Here’s the first grow room I built right here. But we’ll go back and take a look at some other things growing. Keeps going on. This is what someone who doesn’t know how to farm mushroom builds. Then a real farmer has to deal with it now.
Here’s another example of things that everyone who decides to be a mushroom farmer will deal with; my HVAC unit that supplies the heat and cool to the rooms is dead. So, I’m just using outside air, but it’s 40 degrees outside right now. Consequently, my co2 is very high in the room. So these blues look like mushrooms look when your co2 is too high. The king hybrid, the Black Pearl actually likes the higher co2 environment. But the blues, they don’t like it nearly as much. So, we’ll have some weird looking mushrooms.
This room fits nine racks. The room next to it fits eight racks. And yeah, they’re just kind of starting up. I think this room has 540.
It looks like you are a one-man show that plays go large or go home?
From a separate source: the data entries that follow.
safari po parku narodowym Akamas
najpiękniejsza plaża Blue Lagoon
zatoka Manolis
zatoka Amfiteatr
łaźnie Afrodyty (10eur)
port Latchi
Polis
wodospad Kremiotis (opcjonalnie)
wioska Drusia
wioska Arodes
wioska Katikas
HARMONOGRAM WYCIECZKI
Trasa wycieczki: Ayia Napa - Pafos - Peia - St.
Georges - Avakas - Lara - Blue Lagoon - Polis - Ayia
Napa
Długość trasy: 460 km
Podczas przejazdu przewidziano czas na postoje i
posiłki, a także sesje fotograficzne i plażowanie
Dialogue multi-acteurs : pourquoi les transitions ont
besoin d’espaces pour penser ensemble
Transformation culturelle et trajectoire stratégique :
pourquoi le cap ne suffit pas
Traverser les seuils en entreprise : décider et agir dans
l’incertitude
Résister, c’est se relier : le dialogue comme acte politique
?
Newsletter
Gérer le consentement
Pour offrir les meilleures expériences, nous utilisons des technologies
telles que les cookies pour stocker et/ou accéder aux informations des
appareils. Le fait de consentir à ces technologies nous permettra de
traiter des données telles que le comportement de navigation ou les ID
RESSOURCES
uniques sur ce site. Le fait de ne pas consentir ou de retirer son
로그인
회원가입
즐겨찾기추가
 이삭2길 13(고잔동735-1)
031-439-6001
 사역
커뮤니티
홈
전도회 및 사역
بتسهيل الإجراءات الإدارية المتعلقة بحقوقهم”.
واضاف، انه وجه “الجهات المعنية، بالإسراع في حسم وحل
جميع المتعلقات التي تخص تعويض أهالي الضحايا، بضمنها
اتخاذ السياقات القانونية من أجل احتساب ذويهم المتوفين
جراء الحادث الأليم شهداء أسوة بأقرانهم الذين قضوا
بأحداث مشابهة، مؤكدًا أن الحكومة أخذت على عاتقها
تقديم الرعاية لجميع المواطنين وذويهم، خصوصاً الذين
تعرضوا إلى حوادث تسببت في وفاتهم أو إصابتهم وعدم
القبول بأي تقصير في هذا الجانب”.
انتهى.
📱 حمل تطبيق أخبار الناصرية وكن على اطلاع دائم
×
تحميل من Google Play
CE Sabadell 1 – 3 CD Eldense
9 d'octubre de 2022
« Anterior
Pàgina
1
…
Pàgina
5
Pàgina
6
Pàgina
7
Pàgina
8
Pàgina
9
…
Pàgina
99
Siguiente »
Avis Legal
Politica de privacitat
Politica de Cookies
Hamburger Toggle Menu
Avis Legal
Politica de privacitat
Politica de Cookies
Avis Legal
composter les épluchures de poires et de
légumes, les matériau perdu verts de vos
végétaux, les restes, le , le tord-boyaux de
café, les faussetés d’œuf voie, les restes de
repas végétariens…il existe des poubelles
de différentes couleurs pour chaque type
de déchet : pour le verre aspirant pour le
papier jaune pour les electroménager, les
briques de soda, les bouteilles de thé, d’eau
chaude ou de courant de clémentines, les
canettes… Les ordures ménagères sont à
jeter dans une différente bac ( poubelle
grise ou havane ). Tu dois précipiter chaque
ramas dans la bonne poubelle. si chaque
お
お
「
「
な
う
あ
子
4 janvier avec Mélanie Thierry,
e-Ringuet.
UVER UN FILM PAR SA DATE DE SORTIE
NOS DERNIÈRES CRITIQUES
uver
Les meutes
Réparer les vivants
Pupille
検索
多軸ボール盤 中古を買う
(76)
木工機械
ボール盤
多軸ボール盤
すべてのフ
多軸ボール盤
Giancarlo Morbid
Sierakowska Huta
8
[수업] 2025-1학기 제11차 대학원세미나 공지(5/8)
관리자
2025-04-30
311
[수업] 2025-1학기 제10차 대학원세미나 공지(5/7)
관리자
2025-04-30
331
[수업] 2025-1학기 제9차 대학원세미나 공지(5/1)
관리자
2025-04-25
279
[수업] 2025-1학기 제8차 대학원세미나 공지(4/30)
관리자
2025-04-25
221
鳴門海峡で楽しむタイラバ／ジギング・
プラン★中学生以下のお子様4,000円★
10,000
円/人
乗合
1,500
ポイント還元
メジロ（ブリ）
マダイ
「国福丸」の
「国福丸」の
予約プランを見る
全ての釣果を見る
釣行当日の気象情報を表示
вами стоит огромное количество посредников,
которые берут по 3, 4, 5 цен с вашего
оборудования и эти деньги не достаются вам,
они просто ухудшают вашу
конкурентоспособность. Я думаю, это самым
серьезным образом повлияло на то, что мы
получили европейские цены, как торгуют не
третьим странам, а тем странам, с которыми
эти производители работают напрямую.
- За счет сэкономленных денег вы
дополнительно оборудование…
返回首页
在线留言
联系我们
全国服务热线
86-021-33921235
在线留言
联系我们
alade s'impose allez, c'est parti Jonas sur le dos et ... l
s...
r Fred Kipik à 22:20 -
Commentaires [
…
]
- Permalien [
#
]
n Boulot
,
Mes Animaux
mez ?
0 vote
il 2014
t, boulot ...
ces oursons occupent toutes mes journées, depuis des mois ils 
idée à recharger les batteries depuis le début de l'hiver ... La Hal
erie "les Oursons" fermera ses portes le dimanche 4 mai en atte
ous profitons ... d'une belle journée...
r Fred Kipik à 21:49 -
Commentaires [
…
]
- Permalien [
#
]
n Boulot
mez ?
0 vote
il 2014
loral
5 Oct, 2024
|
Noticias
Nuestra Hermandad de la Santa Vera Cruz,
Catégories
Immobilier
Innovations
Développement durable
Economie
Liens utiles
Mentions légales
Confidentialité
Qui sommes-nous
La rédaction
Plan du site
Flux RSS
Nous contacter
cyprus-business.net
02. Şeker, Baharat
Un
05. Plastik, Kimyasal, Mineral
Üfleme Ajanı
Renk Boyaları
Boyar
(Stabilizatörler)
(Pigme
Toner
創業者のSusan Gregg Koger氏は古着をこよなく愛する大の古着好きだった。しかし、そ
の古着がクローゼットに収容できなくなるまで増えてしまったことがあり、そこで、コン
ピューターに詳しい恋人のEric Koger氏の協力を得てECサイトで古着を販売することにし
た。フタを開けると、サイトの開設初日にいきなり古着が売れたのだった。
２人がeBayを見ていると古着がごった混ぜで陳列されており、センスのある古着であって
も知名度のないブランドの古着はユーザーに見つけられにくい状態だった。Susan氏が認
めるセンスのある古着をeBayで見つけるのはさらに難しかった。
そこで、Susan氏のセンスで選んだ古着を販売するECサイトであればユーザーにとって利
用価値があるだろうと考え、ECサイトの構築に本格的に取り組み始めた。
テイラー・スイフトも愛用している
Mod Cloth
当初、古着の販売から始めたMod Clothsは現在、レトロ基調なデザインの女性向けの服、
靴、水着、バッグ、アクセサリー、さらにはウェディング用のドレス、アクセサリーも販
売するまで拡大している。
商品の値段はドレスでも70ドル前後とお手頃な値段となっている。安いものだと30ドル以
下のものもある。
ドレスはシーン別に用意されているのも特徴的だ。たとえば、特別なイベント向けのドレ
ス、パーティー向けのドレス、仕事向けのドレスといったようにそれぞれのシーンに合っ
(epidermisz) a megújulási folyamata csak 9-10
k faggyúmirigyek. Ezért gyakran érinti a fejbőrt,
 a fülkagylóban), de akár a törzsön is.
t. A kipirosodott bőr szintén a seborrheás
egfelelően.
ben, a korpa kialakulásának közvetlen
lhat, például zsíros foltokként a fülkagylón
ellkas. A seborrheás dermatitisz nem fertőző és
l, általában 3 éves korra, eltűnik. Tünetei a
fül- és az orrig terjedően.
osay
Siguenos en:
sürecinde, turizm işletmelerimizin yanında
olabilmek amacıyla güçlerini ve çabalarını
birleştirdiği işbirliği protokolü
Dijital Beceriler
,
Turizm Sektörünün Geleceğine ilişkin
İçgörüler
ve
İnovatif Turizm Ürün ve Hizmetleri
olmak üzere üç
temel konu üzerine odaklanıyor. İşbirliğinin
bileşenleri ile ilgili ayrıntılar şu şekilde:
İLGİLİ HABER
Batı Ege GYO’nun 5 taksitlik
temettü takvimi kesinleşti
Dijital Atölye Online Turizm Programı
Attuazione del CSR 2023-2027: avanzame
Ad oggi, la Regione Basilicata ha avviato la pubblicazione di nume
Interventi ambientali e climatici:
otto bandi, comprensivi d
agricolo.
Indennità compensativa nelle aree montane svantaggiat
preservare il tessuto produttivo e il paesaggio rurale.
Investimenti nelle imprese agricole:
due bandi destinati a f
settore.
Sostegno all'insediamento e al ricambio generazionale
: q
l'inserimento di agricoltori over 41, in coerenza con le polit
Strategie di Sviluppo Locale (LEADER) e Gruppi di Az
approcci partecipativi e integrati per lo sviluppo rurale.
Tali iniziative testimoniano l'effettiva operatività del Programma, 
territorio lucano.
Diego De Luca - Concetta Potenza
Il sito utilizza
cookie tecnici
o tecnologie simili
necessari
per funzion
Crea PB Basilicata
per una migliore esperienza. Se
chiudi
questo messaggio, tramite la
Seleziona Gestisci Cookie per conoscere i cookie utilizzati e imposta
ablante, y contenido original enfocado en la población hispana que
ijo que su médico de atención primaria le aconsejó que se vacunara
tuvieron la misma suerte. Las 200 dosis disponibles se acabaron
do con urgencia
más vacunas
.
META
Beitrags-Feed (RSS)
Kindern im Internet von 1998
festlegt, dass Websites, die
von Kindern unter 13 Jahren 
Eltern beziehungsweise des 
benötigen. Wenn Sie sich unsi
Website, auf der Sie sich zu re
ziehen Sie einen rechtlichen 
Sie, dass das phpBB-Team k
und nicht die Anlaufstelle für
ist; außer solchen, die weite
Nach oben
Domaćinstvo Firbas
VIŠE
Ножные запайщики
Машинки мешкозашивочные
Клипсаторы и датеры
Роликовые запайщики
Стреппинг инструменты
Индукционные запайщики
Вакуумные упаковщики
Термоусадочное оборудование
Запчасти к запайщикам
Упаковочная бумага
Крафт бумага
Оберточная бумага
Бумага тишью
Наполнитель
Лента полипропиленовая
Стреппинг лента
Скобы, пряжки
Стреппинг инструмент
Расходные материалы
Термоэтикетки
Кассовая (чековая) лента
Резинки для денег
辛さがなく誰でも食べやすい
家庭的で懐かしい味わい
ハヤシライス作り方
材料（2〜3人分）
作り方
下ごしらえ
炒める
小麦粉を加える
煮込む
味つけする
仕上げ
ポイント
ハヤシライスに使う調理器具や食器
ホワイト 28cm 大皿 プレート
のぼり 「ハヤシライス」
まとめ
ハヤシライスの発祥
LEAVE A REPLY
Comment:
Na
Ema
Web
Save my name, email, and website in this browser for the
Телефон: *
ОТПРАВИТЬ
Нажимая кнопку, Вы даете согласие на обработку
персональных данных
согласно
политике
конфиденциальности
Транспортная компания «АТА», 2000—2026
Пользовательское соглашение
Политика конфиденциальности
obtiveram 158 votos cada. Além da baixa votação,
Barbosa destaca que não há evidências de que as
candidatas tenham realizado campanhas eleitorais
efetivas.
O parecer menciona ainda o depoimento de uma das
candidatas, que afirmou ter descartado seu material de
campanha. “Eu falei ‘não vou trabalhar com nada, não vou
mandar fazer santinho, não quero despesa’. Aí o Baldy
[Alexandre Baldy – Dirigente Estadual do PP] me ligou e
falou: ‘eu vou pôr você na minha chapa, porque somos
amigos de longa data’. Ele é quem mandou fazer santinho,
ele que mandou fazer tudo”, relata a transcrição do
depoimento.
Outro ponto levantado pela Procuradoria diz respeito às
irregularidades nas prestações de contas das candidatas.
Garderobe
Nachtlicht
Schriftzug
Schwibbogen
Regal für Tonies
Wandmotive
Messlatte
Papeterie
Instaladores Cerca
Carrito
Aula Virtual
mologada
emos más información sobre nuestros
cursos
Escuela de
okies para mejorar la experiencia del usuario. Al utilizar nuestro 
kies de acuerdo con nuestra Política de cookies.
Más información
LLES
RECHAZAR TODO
I’m not an amazing salesperson. I do pretty well at getting rid of the product that I have. But I think a big inaccuracy that people have when they go into mushroom farming is they think that they’re gonna make tons of money at it right away.
Just like anything else, the learning curve is steep. When you’re in production for yourself, you have a smaller farm, everything is your problem. If you have to do it all or figure it all out yourself, I think that it’s not easy. One little block of substrate isn’t always going to yield you $45. It’s a lot more than people want to admit, I think, especially when you start trying to scale.
So, when you start needing 1000 bags a week, when you start needing two tons of this or that every month, or whatever it is, you start needing to produce more and more and more and more. I would say for people’s hopes on yield potential, expect about half or three-quarters of what you actually are hoping that you get. That’s probably going to be closer to the real number.
Are you selling any inoculated blocks, or are you fruiting most of them?
I fruit all of mine almost. I sell inoculated blocks as kits. I have such a demand for it that I generally fruit almost everything. Kits, I don’t worry too much about during this summer, but in the winter it’s a great present. It’s fun. I think it’s fun. I have 1000, So you know, but yeah, I need to fruit my mushrooms.
How many pounds per week is your farm producing?
At 1000 blocks right now, it is about 600 pounds of mushrooms for me. When you have something that doesn’t look right, and you have something that’s in a dry spot in your room or something shut off or whatever, I think that 450 to 500 pounds a week is more reasonable.
Out here right now is the time when mushrooms grow effortlessly because the outdoor temperatures are supportive. But when you’re on the extremes, and you’re relying on dry heat, and you have to adjust your humidity all the time and all of those things, they’re living things, and sometimes they just don’t want to produce. It’s a work in progress.